📅 2024-11-16 — Session: Trading Simulation and Risk Analysis
🕒 19:15–20:10
🏷️ Labels: Python, Trading, Risk Management, Data Visualization, Simulation
📂 Project: Dev
⭐ Priority: MEDIUM
Session Goal
The session aimed to develop and analyze a Python simulation tool for modeling trading account performance, focusing on risk management and trading strategies.
Key Activities
- Developed a Python simulation tool to model trading performance with customizable parameters such as win rate, gain-to-loss ratio, and risk per trade.
- Analyzed trading simulation outcomes, highlighting key statistics and implications for decision-making.
- Conducted a structured analysis of the simulation code, focusing on risk management strategies.
- Reviewed simulation results on risk and mean final balance, providing recommendations for optimal risk management.

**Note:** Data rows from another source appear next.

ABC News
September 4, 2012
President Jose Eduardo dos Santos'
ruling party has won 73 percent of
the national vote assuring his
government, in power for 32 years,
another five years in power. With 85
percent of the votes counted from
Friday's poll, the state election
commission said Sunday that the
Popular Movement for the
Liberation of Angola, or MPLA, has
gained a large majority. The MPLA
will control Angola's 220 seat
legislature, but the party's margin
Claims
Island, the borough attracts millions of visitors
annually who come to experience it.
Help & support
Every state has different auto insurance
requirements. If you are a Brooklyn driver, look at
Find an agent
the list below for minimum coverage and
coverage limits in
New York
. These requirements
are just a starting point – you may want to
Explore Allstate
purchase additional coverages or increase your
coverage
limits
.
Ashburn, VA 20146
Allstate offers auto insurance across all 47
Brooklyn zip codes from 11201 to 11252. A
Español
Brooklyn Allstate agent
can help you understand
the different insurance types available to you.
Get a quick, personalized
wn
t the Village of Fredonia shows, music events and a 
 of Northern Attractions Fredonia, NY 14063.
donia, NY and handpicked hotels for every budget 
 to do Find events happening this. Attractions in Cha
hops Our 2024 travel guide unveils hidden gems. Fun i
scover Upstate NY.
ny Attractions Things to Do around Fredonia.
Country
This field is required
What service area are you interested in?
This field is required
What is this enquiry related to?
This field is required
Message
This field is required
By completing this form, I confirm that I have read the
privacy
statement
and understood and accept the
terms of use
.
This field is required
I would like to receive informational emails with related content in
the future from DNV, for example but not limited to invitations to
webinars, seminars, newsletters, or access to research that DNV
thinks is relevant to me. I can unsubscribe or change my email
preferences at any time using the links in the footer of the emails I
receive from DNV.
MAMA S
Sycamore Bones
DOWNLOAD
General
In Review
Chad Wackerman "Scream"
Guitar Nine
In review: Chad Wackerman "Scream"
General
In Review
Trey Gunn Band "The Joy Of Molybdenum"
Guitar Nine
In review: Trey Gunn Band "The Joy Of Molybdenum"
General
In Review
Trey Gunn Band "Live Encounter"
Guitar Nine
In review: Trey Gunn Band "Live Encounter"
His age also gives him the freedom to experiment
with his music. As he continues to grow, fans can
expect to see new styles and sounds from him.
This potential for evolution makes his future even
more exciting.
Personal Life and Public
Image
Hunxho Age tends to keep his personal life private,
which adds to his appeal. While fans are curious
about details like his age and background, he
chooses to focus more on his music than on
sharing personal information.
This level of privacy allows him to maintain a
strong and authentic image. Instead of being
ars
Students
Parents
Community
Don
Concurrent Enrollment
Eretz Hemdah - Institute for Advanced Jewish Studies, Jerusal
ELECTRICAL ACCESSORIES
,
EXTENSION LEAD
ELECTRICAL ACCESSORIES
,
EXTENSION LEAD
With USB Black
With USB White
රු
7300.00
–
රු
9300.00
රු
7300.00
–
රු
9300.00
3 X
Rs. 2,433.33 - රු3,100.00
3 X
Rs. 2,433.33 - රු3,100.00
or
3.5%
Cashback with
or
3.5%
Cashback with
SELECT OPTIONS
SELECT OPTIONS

- Analyzed risk-reward dynamics in trading strategies, emphasizing discipline and the balance between win rate and gain-to-loss ratio.
- Examined box plot distributions by risk levels to understand the impact on median outcomes and variability.
- Enhanced data visualization using Seaborn to improve clarity and aesthetics.
- Presented a DataFrame illustrating exponential growth and insights on compounding.
Achievements
- Successfully implemented and analyzed a trading simulation tool.
- Provided insights into risk management and trading strategies.
- Improved data visualization techniques for better clarity and understanding.
Pending Tasks
- Further refine the simulation tool for additional parameters and scenarios.
- Explore advanced visualization techniques to enhance data presentation.